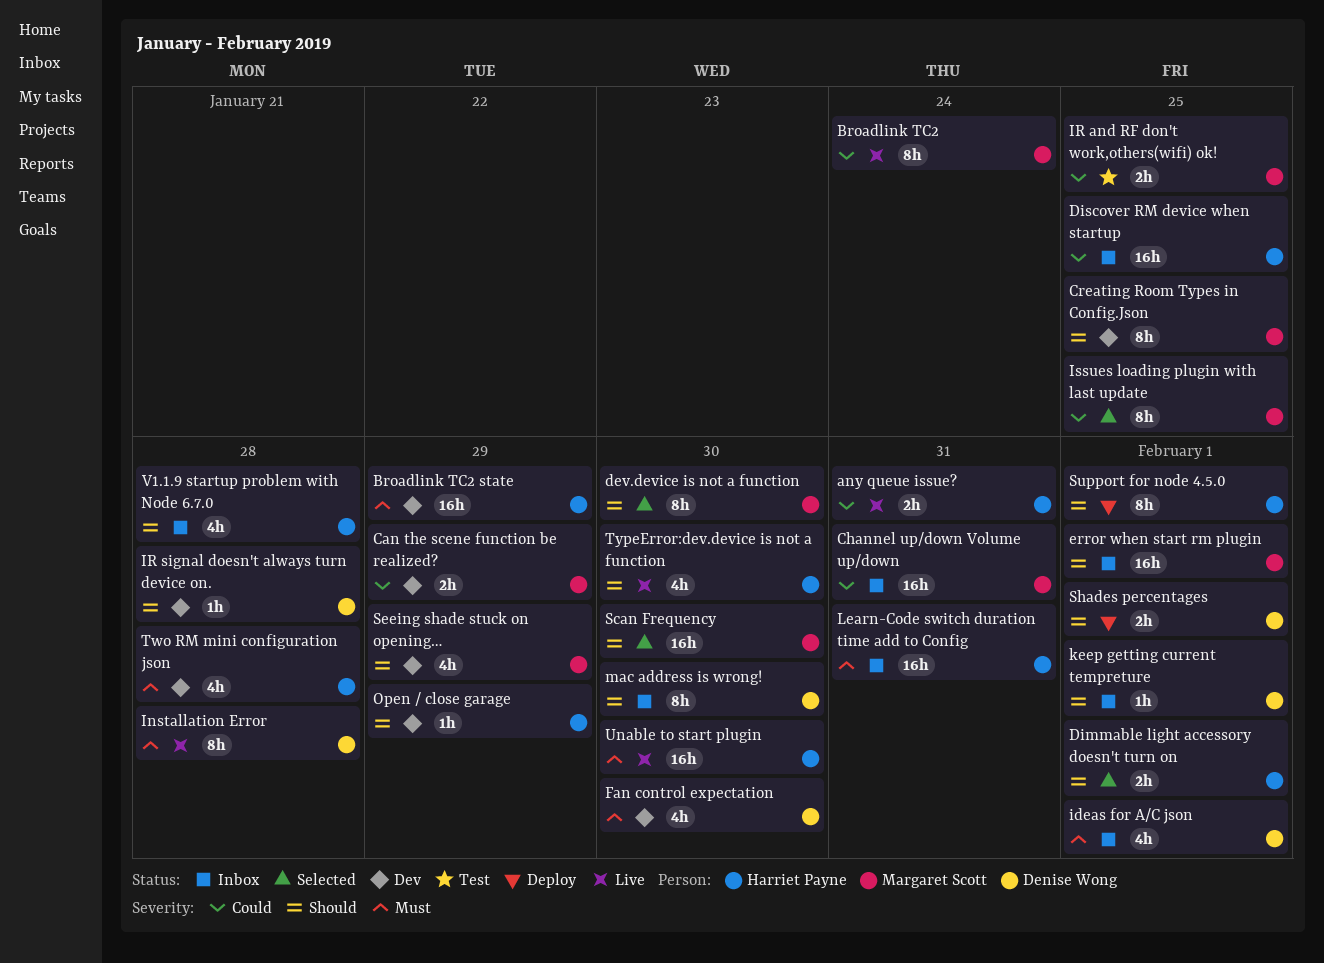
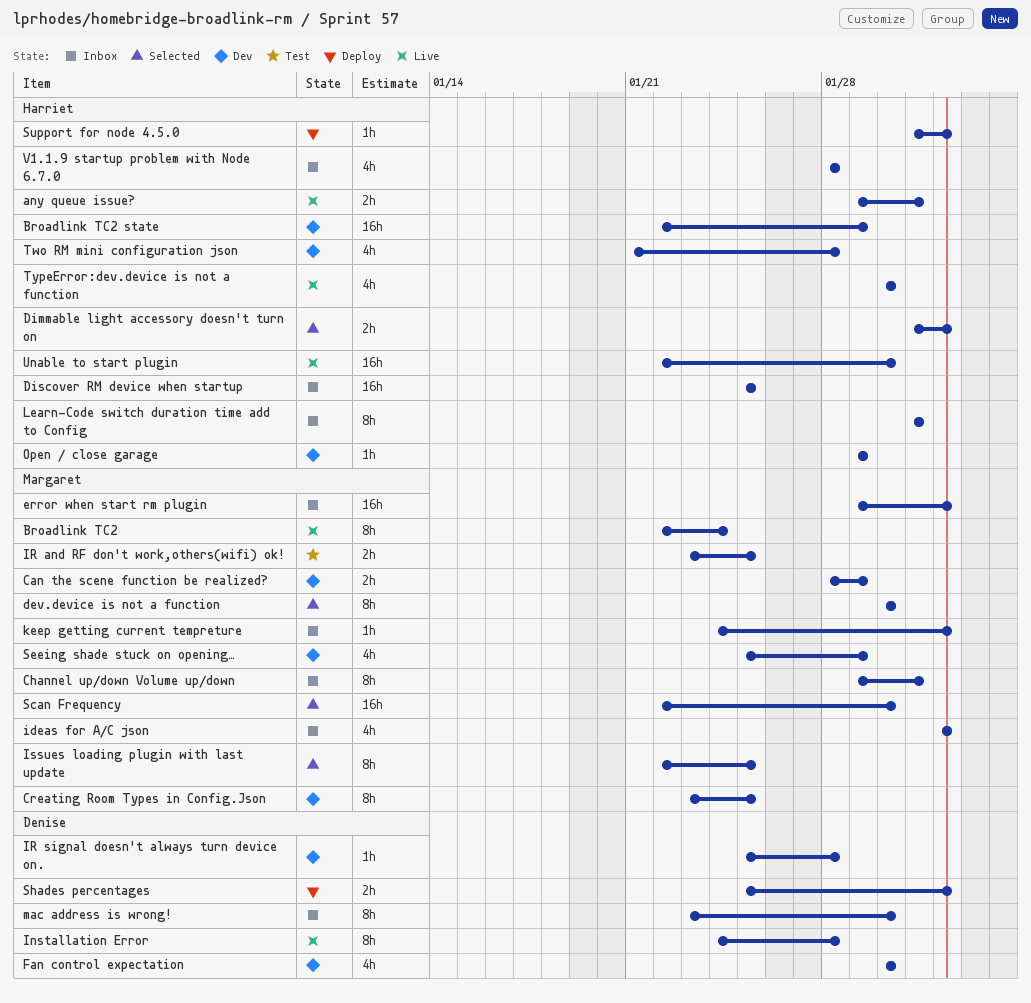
Channel up/down Volume up/down, estimate: 16h -> 8h
ideas for A/C json, owner: Denise Wong -> Margaret Scott
keep getting current tempreture, owner: Denise Wong -> Margaret Scott
Learn-Code switch duration time add to Config, estimate: 16h -> 8h
Support for node 4.5.0, estimate: 8h -> 1h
----------------
Copy out every line from the material above where the string "owner" turns up.

• Exercise answer:
ideas for A/C json, owner: Denise Wong -> Margaret Scott
keep getting current tempreture, owner: Denise Wong -> Margaret Scott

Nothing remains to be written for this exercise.